- Born: Ubavka Mitić 1953 (age 72–73) Sarajevo, PR Bosnia and Herzegovina, FPR Yugoslavia
- Occupation: Businesswoman

= Rebecca MacDonald =

Canadian businesswoman from Toronto, Ontario

Rebecca MacDonald (born 1953 as Ubavka Mitić) is a Serbian Canadian businesswoman that lives and works in Toronto, Ontario. Recipient of several business awards, she is founder and executive chair of Just Energy Group Inc., an energy commodities trading company.

==Career==
New deregulation in Ontario's natural gas industry prompted Rebecca MacDonald to launch EMI in 1986. Her first company began to lose profits when gas prices fell several years later. In 1997, she re-entered the market by starting Ontario Energy Savings Corp., though the business showed minimum profits. When gas prices began to rise again in 2001, the second company was transitioned into a very profitable fund that became the backbone of Just Energy Group Inc. By taking Just Energy public, Macdonald made the company accountable to a board of directors.
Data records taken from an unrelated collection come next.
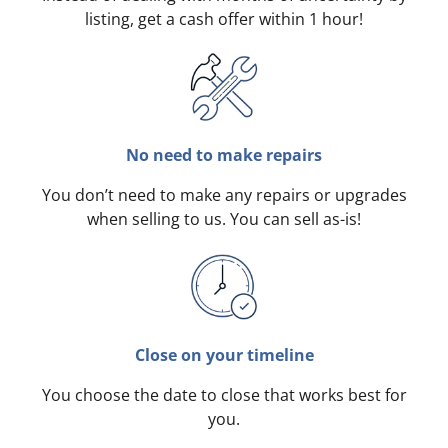
listing, get a cash offer within 1 hour!
No need to make repairs
You don’t need to make any repairs or upgrades
when selling to us. You can sell as-is!
Close on your timeline
You choose the date to close that works best for
you.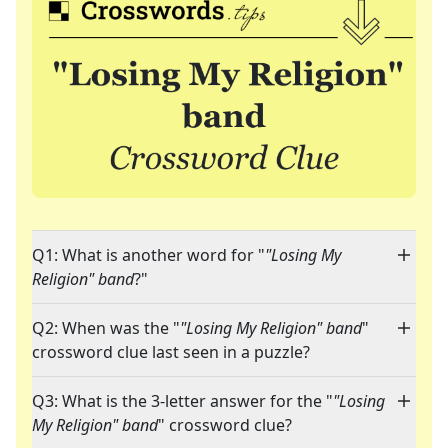
Q1: What is another word for "
"Losing My
Religion" band
?"
Q2: When was the "
"Losing My Religion" band
"
crossword clue last seen in a puzzle?
Q3: What is the 3-letter answer for the "
"Losing
My Religion" band
" crossword clue?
When gas prices fell again, the business expanded to the American and European markets, but also came under scrutiny for aggressive sales techniques and charging additional fees.

==Extracurricular==
MacDonald sits on the board of Canadian Pacific Railway Ltd., the Royal Ontario Museum and the David Foster Foundation. She donated three million dollars to Toronto's Mount Sinai Hospital to fight rheumatoid arthritis, a disease she herself has battled with. In 2017, MacDonald had the honour of ringing the bell at the New York Stock Exchange. That same year, as part of the Horatio Alger Association of Canada, she was one of the hosts of the charity event "Canuck Place Gala", alongside Lorne Michaels.

==Honors and awards==
In 2002, the Rotman School of Management gave MacDonald the Canadian Woman Entrepreneur of the Year award. She was also Profit magazine's top Canadian Woman Entrepreneur six years in a row. Profit ranked her company as one of the fastest-growing companies in Canada from 2004 through to 2007.
 MacDonald is a 2009 Horatio Alger Award Winner and also has an honorary doctorate from the University of Victoria.

In 2018, MacDonald was a recipient of the "Knight of the St. Sava Order of Diplomatic Pacifism" award. The honor was bestowed upon her by the Serbian Minister of Foreign Affairs Ivica Dačić.